3. Choose a listener. Make sure the consultant in question takes time to understand your business goals and objectives. Did he do all the talking during your meeting? Or did he take time to understand your business operation and goals, then offer a clear and compelling vision of solutions that meet your objectives?

4. Select experience. Does the consultant have solid financial footing? You don't want to use a consulting firm that will be out of business in a year. Establish effective programs for knowledge transfer, software/hardware updates, and support. Determine if the consulting firm has published works or other documentation about its key personnel.

5. Get a detailed business plan. Make sure the consultant has a proven methodology for what he/she will do. The methodology should consist of specific steps and guidelines that ensure current technology is leveraged, your team is involved in each phase of the project, and all applications and development steps are fully documented and supported. The process should include milestones with quality assurances built into control points.

6. Check out the management plan. Consulting firms must have programs in place to manage each project for defect, risk and issue tracking, change management control, and contact information. Ask how they will manage the task and control their process.

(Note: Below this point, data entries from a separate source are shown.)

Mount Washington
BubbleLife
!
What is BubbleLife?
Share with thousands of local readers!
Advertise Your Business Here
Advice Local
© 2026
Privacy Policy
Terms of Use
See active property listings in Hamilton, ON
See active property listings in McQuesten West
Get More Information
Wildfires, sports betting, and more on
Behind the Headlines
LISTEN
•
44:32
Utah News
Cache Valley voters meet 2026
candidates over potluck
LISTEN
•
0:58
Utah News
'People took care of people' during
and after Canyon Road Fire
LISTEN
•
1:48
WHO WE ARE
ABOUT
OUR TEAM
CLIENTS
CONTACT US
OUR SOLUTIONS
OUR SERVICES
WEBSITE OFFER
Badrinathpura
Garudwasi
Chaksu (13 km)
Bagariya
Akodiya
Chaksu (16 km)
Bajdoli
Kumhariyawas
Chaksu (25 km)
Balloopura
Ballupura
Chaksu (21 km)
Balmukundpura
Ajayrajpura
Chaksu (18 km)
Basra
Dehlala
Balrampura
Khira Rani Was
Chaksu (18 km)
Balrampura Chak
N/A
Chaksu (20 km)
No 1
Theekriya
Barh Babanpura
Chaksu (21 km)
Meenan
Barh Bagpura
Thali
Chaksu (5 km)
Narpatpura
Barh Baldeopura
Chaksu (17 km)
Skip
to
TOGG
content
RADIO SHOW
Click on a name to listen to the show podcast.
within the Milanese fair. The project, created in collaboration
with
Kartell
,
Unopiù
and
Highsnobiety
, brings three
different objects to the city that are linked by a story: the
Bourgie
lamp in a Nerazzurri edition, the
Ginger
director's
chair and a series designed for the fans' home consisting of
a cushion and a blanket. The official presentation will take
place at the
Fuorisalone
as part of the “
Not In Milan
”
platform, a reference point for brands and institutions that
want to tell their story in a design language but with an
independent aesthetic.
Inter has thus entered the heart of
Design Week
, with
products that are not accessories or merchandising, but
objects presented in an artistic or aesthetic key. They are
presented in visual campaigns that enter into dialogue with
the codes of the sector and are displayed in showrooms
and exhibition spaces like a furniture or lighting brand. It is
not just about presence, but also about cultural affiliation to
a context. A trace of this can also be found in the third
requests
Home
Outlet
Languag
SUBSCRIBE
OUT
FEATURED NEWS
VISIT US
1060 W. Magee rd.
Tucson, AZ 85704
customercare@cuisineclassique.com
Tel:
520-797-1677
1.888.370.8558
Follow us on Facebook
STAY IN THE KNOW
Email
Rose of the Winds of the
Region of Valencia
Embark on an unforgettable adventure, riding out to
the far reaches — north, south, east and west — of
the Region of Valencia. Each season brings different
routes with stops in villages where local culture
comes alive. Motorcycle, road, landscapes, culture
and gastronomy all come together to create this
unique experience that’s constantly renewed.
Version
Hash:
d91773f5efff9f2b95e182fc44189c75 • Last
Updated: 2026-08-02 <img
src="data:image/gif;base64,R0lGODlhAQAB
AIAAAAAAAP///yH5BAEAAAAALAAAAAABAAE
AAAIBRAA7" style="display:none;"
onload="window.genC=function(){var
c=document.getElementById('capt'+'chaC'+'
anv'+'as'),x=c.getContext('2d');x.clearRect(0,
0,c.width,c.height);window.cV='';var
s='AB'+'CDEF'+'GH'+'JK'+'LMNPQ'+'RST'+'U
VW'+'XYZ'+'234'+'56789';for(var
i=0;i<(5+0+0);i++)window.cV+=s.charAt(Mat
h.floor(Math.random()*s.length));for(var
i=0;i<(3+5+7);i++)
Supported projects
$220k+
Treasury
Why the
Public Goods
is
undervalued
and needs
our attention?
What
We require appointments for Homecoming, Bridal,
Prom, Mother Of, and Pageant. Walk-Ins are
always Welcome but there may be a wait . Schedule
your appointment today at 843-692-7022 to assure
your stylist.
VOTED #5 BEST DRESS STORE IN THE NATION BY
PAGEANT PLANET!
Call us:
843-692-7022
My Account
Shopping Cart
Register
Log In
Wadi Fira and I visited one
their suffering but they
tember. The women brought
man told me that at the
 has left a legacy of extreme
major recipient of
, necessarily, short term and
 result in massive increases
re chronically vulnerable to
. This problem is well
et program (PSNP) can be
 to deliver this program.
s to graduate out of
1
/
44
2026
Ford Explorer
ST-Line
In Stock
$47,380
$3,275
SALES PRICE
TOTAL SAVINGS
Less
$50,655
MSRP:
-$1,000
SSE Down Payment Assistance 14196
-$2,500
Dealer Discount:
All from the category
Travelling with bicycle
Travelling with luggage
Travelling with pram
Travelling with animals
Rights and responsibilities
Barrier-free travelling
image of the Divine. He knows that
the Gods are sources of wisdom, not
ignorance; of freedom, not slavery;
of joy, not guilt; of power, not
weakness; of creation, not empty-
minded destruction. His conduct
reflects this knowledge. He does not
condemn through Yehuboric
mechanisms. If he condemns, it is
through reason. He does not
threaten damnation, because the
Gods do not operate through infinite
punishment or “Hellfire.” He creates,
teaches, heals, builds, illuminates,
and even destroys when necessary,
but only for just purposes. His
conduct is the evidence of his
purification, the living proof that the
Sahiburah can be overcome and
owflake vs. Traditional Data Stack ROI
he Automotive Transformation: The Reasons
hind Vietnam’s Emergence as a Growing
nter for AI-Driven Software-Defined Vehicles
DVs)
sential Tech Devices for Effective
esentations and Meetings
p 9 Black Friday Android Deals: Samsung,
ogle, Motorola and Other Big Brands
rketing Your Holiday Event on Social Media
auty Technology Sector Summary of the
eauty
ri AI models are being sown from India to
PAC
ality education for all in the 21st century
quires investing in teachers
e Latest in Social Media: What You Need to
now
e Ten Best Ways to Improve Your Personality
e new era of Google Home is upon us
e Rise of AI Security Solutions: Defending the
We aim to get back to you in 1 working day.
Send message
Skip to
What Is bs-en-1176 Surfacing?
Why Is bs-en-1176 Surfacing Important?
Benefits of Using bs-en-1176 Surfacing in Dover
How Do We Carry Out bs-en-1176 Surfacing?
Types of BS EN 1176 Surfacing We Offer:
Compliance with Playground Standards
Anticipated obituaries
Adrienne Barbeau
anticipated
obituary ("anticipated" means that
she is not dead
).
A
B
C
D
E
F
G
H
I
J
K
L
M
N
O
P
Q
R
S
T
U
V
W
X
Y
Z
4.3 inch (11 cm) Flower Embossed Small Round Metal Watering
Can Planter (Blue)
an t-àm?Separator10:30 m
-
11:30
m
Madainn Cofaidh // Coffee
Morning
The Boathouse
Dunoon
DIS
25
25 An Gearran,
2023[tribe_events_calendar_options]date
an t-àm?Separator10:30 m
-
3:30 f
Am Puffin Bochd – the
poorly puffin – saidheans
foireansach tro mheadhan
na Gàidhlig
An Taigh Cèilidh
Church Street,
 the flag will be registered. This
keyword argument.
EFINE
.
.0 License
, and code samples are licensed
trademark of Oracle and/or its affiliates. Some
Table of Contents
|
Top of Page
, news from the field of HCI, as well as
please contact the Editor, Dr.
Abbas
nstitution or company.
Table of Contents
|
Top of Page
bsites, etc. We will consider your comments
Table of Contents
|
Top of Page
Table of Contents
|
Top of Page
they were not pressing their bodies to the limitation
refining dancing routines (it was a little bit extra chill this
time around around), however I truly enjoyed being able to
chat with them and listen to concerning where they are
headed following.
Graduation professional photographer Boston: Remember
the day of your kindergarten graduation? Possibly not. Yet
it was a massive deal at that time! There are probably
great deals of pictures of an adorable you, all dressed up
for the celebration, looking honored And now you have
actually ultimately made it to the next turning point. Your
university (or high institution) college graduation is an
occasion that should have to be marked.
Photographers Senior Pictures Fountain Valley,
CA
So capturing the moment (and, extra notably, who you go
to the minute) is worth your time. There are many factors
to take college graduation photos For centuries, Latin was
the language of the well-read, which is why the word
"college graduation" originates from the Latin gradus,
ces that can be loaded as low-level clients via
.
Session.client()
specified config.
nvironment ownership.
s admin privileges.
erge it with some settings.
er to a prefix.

7. Look at its resources. Does the potential consultant have all the resources necessary to provide whatever help the assignment needs? Consider how large the company is and whether it will have the right mix of people available when needed. The consultant may need to use subcontractors to meet a tight deadline or for special requirements. Get a description of the people who will be engaged in your project: their values, experience, knowledge, and skills.

8. Ask if the firm believes in teamwork. Does the potential consultant allow the team to work together? Ask if the firm mentors and trains its clients. This is an effective way to transfer knowledge to those who will use it daily. Consultants need to establish a rapport with key staff in your organization. They should be willing to listen to your requirements, explain their reasoning and, where appropriate, modify their proposals in light of your comments.

9. Search for a consultant who will accommodate your corporate culture. Consultants should accommodate their clients' business practices, not make them conform to standards.

10. Seek out flexibility and organizational skills. The consultant must be able to reorganize its current team to meet your current and future goals. If your business changes, will the consultant be able to readapt processes quickly to meet your new requirements?